Protease resistant polypeptides provide several advantages. For example, protease resistant polypeptides remaining active in vivo longer than protease sensitive agents and, accordingly, remaining functional for a period of time that is sufficient to produce biological effects. A need exists for improved methods to select polypeptides that are resistant to protease degradation and also have desirable biological activity.
TNFR1
TNFR1 is a transmembrane receptor containing an extracellular region that binds ligand and an intracellular domain that lacks intrinsic signal transduction activity but can associate with signal transduction molecules. The complex of TNFR1 with bound TNF contains three TNFR1 chains and three TNF chains. (Banner et al., Cell, 73(3) 431-445 (1993).) The TNF ligand is present as a trimer, which is bound by three TNFR1 chains. (Id.) The three TNFR1 chains are clustered closely together in the receptor-ligand complex, and this clustering is a prerequisite to TNFR1-mediated signal transduction. In fact, multivalent agents that bind TNFR1, such as anti-TNFR1 antibodies, can induce TNFR1 clustering and signal transduction in the absence of TNF and are commonly used as TNFR1 agonists. (See, e.g., Belka et al., EMBO, 14(6):1156-1165 (1995); Mandik-Nayak et al., J. Immunol, 167:1920-1928 (2001).) Accordingly, multivalent agents that bind TNFR1, are generally not effective antagonists of TNFR1 even if they block the binding of TNFα to TNFR1.
The extracellular region of TNFR1 comprises a thirteen amino acid amino-terminal segment (amino acids 1-13 of human TNFR1; amino acids 1-13 of mouse TNFR1), Domain 1 (amino acids 14-53 of human TNFR1; amino acids 14-53 of mouse TNFR1), Domain 2 (amino acids 54-97 of human TNFR1; amino acids 54-97 of mouse TNFR1), Domain 3 (amino acids 98-138 of human TNFR1; amino acid 98-138 of mouse TNFR1), and Domain 4 (amino acids 139-167 human TNFR1; amino acids 139-167 of mouse TNFR1) which is followed by a membrane-proximal region (amino acids 168-182 of human TNFR1; amino acids 168-183 mouse TNFR1). (See, Banner et al., Cell 73(3) 431-445 (1993) and Loetscher et al., Cell 61(2) 351-359 (1990).) Domains 2 and 3 make contact with bound ligand (TNFβ, TNFα). (Banner et al., Cell, 73(3) 431-445 (1993).) The extracellular region of TNFR1 also contains a region referred to as the pre-ligand binding assembly domain or PLAD domain (amino acids 1-53 of human TNFR1; amino acids 1-53 of mouse TNFR1) (The Government of the USA, WO 01/58953; Deng et al., Nature Medicine, doi: 10.1038/nm 1304 (2005)).

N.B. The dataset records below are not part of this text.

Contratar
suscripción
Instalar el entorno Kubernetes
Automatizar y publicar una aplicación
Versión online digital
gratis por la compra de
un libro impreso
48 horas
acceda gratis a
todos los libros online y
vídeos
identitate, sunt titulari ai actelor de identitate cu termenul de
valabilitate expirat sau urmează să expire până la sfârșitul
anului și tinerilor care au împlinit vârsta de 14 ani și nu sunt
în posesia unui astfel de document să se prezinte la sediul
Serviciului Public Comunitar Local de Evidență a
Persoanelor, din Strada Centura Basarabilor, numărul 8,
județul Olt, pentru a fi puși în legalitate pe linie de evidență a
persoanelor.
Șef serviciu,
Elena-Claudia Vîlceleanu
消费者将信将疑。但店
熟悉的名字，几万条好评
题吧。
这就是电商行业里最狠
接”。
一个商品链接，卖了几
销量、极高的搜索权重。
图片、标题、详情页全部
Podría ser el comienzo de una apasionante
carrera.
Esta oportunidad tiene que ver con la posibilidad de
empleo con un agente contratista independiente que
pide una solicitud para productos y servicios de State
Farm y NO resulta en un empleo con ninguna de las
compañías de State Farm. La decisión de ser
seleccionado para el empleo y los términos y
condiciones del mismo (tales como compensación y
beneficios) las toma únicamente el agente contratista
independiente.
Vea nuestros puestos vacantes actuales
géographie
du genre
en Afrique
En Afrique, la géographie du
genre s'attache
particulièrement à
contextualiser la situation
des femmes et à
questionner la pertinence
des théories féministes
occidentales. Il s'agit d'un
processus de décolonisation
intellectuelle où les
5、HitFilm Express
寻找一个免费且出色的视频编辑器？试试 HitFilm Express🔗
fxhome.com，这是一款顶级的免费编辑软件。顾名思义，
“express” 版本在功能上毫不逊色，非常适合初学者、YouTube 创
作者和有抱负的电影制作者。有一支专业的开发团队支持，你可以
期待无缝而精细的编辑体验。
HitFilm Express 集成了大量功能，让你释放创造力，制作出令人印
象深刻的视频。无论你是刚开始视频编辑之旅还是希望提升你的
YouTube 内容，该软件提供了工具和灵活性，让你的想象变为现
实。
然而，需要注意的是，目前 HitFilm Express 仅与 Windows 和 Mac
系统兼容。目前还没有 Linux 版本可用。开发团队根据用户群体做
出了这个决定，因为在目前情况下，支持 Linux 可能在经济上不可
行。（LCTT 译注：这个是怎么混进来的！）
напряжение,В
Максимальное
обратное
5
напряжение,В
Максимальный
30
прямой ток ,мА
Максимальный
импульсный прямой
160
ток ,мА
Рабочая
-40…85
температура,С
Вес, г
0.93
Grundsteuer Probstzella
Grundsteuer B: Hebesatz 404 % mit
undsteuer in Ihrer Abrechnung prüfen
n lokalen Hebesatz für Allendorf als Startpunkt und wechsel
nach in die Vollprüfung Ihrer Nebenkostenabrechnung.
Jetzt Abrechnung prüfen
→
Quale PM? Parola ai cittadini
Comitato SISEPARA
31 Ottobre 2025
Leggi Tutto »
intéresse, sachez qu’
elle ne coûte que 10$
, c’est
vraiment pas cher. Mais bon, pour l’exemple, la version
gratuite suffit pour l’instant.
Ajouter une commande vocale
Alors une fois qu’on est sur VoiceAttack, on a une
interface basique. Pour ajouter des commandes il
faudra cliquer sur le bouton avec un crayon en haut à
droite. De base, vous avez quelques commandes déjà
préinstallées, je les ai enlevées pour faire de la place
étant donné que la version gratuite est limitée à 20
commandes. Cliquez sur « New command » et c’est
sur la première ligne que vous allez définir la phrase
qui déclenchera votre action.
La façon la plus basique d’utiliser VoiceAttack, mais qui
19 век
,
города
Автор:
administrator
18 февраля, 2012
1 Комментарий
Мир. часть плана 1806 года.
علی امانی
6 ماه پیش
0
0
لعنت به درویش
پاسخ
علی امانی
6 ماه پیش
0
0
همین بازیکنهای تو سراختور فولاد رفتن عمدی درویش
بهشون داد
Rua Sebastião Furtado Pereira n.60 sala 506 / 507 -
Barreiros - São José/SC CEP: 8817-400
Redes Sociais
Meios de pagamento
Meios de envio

TNFR1 is shed from the surface of cells in vivo through a process that includes proteolysis of TNFR1 in Domain 4 or in the membrane-proximal region (amino acids 168-182 of human TNFR1; amino acids 168-183 of mouse TNFR1), to produce a soluble form of TNFR1. Soluble TNFR1 retains the capacity to bind TNFα, and thereby functions as an endogenous inhibitor of the activity of TNFα.